Sometimes People Do Not Need a Lecture
Sometimes people do not need a lecture.
Sometimes they do not need scriptures thrown at them like stones.
Sometimes they do not need someone saying, “But you have so much to be grateful for.”
Sometimes they just need someone to sit beside them and say, “I may not fully understand, but I am here.”
They may need someone to notice that they have gone quiet.
They may need someone to ask, “Are you really okay?” and then stay long enough to hear the honest answer.
They may need someone to check in after the funeral, after the breakup, after the job loss, after the public smile fades and everyone else has gone back to their lives.
We Need to Become Softer With One Another
We live in a world where everybody is busy, everybody is stressed, and everybody is trying to survive.
But maybe that is exactly why we need to become softer with one another.
Not weak.
Soft.
There is a difference.
Softness says, “I will not use my bad day as an excuse to destroy yours.”
Softness says, “I will not assume your smile means you are not struggling.”

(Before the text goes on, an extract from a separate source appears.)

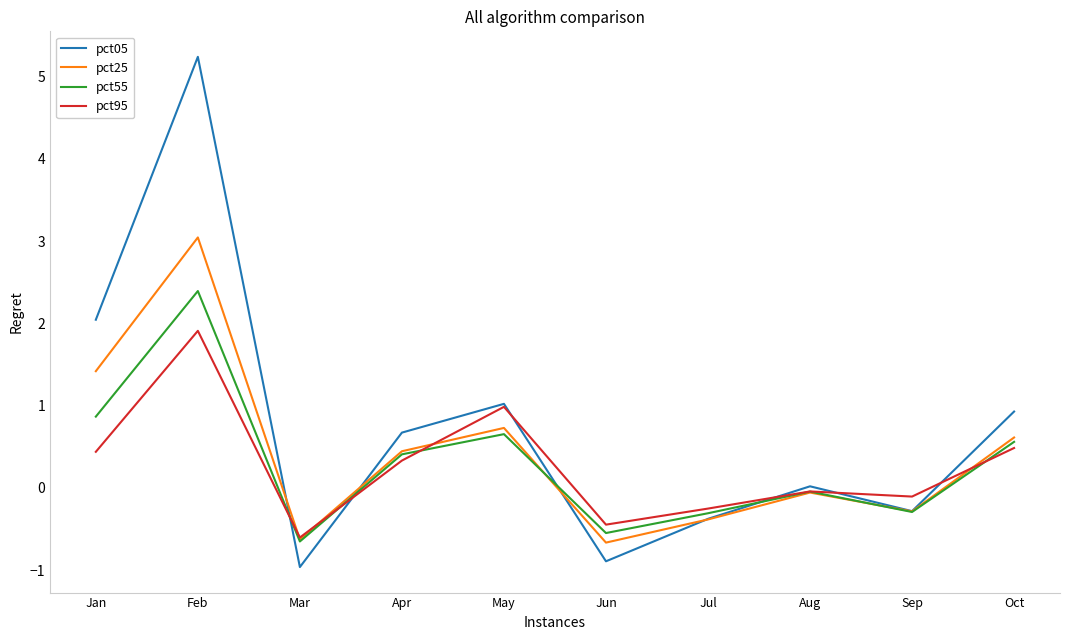

What is the difference between the second highest and minimum values in the pct25 series?

2.1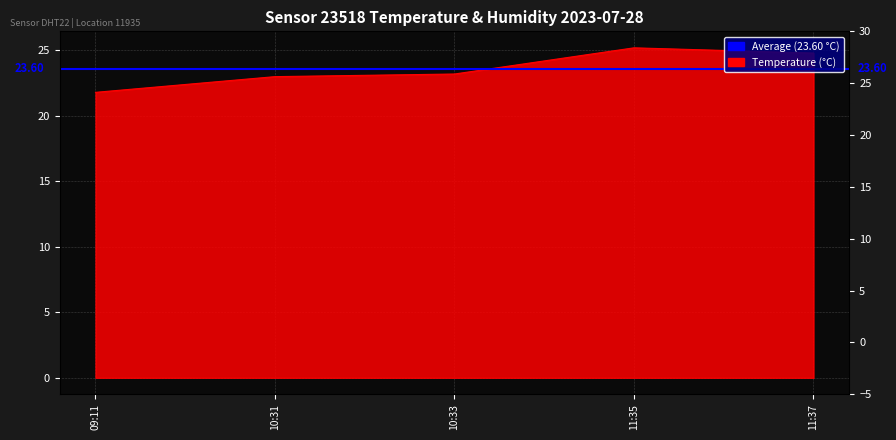

Reading left to right, list all the values displayed in this chart.

21.8	23.0	23.2	25.2	24.8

Softness says, “I will pay attention.”
Softness says, “Your life matters, even when your mind is trying to convince you otherwise.”
The truth is, many people who are struggling do not look like what we expect struggle to look like. They are not always crying in a corner.
Sometimes they are the reliable ones.
The strong ones.
The funny ones.
The helpful ones.
The ones everybody goes to, but nobody checks on.
Check on the Strong Friend
So check on the strong friend.
Check on the quiet coworker.
Check on the person who suddenly stopped showing up.
Check on the person who is always “fine.”
Check on the one who has been through too much but keeps acting like it did not hurt.
And when you check on them, do not do it for gossip. Do not do it to report back. Do it because people deserve to be seen before they become a headline.
We cannot always know what someone is battling internally. We cannot save everyone by ourselves. But we can create a culture where people feel less ashamed to say, “I am not okay.”
We can create homes, workplaces, churches, and communities where people do not have to perform happiness while quietly falling apart.
We can put down our phones long enough to look into someone’s eyes.
We can listen without rushing to fix.
We can be kinder than necessary.
Because someone near us may be fighting for their life in silence.
And sometimes, the smallest act of care can become a lifeline.
Before They Become a Headline
I keep thinking about the families left behind.
The friends trying to replay the last conversation.
The coworkers wondering whether they missed a sign.
The children, parents, siblings, partners, and loved ones who now have to live with questions that may never be fully answered.
This is not about blame. It is not about pretending that we can always see what is hidden. Pain can be quiet. Depression can be convincing. A person can laugh in the morning and be falling apart by night.
But this is about becoming more aware.
More present.
More gentle.
More willing to check in.
More willing to ask the second question after someone says, “I’m fine.”
Because sometimes “I’m fine” means “I do not know how to tell you how bad it really is.”
Sometimes “I’m tired” means “I am tired of carrying this.”
Sometimes silence is not peace. Sometimes it is pain with nowhere to go.
Let Us Pay Attention
So let us pay attention.
Let us be careful with people.
Let us stop assuming that a smile means someone is okay.
Let us stop treating harshness as honesty and cruelty as strength.
Let us stop being so busy that we miss the human being standing right in front of us.
And if you are reading this and you are not okay, I hope you know this:
Your life matters.
Your presence matters.
Your story is not over.
You may not feel strong right now, but you do not have to carry everything by yourself. Tell someone. Call someone. Sit with someone. Ask for help. Even if your voice shakes. Even if all you can say is, “I am not okay.”
There is no shame in needing support.
There is no shame in being tired.
There is no shame in asking someone to sit with you until the darkness passes.
Because sometimes the bravest thing a person can do is stay.
And sometimes the kindest thing the rest of us can do is notice before they disappear.